- **What you have to do**
Write out every entry below exactly as it appears. Pictures do not belong in the copy.

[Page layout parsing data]

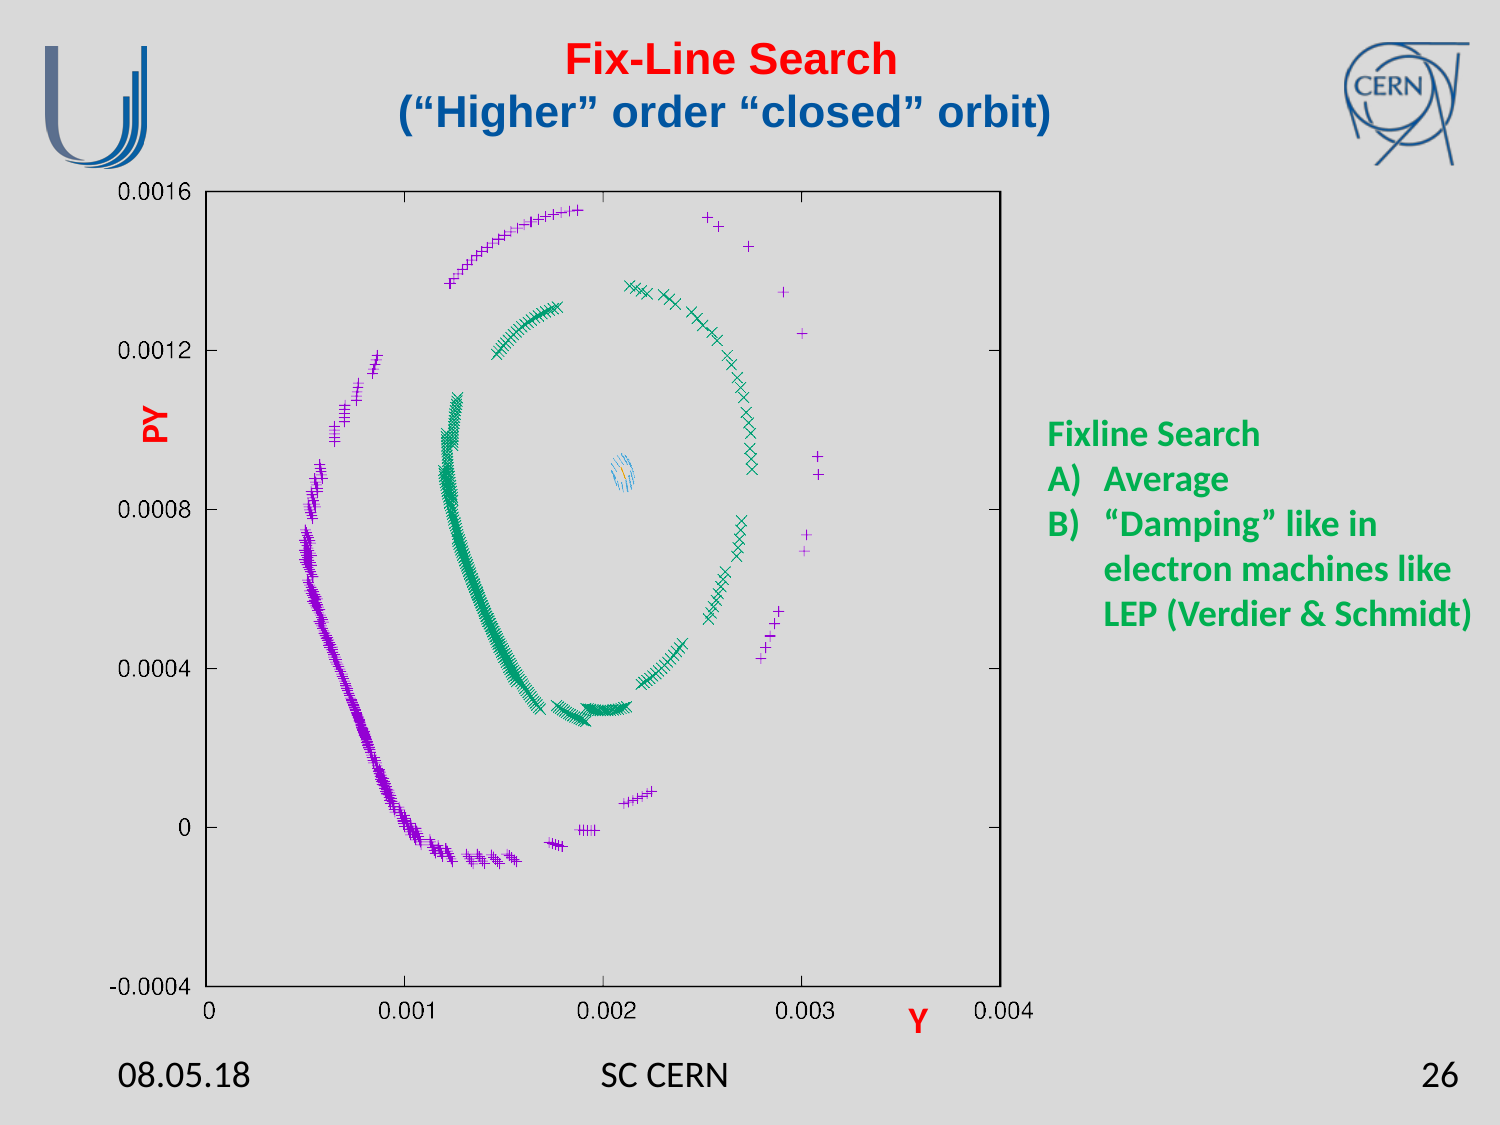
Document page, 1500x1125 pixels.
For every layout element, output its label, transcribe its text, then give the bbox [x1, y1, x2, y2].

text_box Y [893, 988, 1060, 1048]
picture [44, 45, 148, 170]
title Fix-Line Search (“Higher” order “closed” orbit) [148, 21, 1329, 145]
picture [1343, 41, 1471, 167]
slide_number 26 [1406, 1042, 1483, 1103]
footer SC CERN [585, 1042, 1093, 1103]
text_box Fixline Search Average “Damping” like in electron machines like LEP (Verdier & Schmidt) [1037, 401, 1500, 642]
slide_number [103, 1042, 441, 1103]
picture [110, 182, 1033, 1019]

- **Reply to the exercise**
Document page, 1500x1125 pixels.
For every layout element, output its label, transcribe its text, then give the bbox [x1, y1, x2, y2].

text_box Y [893, 988, 1060, 1048]
picture [44, 45, 148, 170]
title Fix-Line Search (“Higher” order “closed” orbit) [148, 21, 1329, 145]
picture [1343, 41, 1471, 167]
slide_number 26 [1406, 1042, 1483, 1103]
footer SC CERN [585, 1042, 1093, 1103]
text_box Fixline Search Average “Damping” like in electron machines like LEP (Verdier & Schmidt) [1037, 401, 1500, 642]
slide_number [103, 1042, 441, 1103]
picture [110, 182, 1033, 1019]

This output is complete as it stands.